● WHAT TO PRODUCE
Below are the records. List every line holding the word "system".
Start of Block
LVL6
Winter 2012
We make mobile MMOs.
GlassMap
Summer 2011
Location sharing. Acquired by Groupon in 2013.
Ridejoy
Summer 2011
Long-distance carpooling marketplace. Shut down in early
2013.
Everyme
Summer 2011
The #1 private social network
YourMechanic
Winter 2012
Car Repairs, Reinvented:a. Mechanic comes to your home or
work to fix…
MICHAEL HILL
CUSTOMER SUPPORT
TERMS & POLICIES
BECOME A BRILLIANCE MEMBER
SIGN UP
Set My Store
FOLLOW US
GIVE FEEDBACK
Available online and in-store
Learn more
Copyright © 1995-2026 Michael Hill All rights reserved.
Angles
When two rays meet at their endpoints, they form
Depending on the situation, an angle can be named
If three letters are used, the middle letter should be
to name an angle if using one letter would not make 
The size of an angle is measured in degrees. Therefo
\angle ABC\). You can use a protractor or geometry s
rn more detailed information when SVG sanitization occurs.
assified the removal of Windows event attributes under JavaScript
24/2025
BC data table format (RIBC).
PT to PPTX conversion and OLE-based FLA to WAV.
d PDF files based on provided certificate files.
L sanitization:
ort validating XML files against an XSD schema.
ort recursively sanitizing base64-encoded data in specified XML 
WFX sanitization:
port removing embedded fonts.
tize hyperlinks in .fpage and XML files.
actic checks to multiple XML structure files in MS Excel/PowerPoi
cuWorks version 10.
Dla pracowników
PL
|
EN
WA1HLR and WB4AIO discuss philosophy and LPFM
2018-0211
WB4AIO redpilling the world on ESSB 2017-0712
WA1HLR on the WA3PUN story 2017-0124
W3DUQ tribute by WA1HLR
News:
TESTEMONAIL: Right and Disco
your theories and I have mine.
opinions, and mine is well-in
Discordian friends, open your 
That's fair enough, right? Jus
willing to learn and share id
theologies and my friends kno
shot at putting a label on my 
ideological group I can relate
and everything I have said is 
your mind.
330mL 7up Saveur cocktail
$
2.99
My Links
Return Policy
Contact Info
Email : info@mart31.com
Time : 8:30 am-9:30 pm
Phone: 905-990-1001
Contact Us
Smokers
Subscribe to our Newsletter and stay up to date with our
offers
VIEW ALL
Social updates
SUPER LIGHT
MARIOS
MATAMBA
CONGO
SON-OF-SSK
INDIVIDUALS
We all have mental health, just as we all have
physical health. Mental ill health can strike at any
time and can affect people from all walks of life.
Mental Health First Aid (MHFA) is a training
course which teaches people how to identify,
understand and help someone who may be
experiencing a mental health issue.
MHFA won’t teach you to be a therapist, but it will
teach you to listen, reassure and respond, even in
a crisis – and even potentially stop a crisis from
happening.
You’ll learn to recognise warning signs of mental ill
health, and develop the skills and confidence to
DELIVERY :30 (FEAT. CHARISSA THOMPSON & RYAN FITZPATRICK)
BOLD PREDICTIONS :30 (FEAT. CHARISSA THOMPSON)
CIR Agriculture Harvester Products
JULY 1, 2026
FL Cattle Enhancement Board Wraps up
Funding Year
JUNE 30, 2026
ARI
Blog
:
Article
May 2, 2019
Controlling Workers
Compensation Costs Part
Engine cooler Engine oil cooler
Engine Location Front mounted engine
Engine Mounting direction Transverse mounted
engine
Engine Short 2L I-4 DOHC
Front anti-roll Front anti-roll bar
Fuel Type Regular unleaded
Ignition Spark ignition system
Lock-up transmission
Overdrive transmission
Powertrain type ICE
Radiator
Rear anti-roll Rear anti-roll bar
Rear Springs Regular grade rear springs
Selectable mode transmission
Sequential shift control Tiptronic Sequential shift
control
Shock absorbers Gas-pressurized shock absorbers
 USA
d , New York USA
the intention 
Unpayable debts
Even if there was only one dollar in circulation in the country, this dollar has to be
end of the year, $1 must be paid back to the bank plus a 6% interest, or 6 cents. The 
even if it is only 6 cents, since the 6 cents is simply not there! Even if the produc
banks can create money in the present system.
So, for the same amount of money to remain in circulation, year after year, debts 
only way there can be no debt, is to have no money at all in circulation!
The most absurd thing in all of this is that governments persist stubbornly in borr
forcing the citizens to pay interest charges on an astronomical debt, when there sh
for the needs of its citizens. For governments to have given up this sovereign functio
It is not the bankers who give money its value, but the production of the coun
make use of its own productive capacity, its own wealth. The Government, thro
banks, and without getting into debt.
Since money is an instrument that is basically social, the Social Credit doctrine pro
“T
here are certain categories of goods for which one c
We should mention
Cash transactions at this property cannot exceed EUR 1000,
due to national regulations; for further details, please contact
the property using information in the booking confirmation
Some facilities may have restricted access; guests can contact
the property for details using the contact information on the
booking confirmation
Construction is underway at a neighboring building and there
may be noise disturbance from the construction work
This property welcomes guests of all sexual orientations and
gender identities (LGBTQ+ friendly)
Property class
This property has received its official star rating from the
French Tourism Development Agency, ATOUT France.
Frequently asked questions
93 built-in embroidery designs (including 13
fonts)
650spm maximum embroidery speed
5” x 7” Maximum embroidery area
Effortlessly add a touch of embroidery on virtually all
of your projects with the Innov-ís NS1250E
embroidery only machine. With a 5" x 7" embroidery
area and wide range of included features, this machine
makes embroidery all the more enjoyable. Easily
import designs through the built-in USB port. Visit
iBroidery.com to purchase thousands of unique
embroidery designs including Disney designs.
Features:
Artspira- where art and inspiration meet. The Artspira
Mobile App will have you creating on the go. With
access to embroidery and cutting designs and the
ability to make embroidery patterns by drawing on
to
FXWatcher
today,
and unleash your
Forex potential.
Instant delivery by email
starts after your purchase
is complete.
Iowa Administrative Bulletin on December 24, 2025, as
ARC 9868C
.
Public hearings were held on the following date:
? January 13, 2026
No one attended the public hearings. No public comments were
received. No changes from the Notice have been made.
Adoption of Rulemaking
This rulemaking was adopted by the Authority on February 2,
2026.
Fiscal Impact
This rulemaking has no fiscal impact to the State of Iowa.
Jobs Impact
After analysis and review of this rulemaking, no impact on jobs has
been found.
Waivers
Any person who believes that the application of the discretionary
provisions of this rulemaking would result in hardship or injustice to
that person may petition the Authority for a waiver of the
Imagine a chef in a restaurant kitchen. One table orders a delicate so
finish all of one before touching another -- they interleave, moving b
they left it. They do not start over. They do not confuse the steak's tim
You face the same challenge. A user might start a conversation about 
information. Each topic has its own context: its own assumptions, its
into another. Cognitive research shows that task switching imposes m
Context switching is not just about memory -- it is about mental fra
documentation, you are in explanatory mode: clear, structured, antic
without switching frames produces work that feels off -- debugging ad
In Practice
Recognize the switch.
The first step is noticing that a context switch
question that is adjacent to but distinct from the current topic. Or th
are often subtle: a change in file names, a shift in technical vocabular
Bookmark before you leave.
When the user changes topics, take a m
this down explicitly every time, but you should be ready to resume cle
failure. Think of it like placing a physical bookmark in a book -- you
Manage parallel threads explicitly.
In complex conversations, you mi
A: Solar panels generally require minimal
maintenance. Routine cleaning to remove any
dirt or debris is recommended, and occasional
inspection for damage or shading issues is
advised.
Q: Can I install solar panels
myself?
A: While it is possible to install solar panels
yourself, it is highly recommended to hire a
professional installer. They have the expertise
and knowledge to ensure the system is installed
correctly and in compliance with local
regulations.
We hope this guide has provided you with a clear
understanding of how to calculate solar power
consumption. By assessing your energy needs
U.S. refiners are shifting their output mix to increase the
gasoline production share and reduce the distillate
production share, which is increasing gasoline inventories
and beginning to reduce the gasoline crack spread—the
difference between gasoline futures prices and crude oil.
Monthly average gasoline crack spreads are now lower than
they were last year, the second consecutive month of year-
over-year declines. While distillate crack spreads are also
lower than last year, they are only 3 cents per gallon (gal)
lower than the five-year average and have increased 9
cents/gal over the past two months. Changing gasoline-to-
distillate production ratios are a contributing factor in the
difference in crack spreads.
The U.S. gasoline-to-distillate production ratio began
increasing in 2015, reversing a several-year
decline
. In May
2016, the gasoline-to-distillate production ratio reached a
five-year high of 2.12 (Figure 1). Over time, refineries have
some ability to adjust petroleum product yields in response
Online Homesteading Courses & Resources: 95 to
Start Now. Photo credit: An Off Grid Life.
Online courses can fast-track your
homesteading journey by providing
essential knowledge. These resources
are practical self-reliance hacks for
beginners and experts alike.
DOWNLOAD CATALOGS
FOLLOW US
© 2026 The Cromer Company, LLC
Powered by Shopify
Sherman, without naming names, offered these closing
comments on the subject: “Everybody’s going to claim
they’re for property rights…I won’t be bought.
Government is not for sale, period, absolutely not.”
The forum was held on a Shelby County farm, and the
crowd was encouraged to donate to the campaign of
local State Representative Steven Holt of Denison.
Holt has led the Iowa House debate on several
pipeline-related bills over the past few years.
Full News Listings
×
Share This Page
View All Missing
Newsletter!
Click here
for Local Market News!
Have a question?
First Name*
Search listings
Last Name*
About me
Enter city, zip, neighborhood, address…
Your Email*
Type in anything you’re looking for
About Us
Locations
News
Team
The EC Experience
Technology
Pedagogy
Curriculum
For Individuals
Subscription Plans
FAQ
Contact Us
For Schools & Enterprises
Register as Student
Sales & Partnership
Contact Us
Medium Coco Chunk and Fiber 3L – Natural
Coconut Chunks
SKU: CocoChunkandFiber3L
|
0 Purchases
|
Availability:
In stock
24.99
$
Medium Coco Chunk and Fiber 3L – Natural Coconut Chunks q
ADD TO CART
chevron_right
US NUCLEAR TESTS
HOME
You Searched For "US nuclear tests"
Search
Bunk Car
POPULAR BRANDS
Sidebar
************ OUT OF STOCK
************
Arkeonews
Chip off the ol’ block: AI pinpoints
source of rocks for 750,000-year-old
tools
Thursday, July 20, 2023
End of Block
● ANSWER BELOW
Ignition Spark ignition system
banks can create money in the present system.
and knowledge to ensure the system is installed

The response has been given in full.